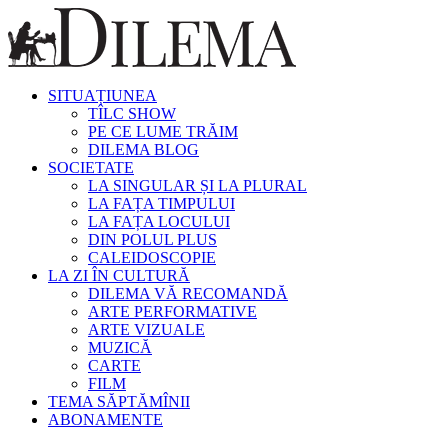
SITUAȚIUNEA
TÎLC SHOW
PE CE LUME TRĂIM
DILEMA BLOG
SOCIETATE
LA SINGULAR ȘI LA PLURAL
LA FAȚA TIMPULUI
LA FAȚA LOCULUI
DIN POLUL PLUS
CALEIDOSCOPIE
LA ZI ÎN CULTURĂ
DILEMA VĂ RECOMANDĂ
ARTE PERFORMATIVE
ARTE VIZUALE
MUZICĂ
CARTE
FILM
TEMA SĂPTĂMÎNII
ABONAMENTE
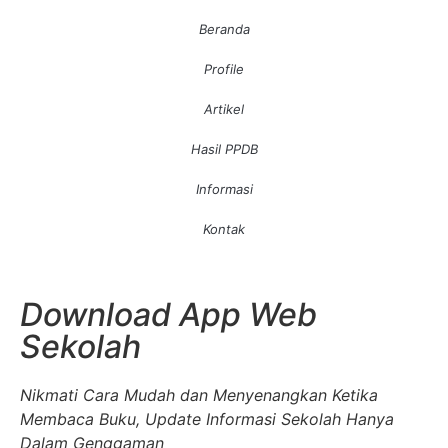
Beranda
Profile
Artikel
Hasil PPDB
Informasi
Kontak
Download App Web
Sekolah
Nikmati Cara Mudah dan Menyenangkan Ketika
Membaca Buku, Update Informasi Sekolah Hanya
Dalam Genggaman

• WHAT THIS TASK INVOLVES
Wherever the string "Sekolah" appears in the data above, copy the line it sits in.

• ANSWER TO THIS EXERCISE
Sekolah
Membaca Buku, Update Informasi Sekolah Hanya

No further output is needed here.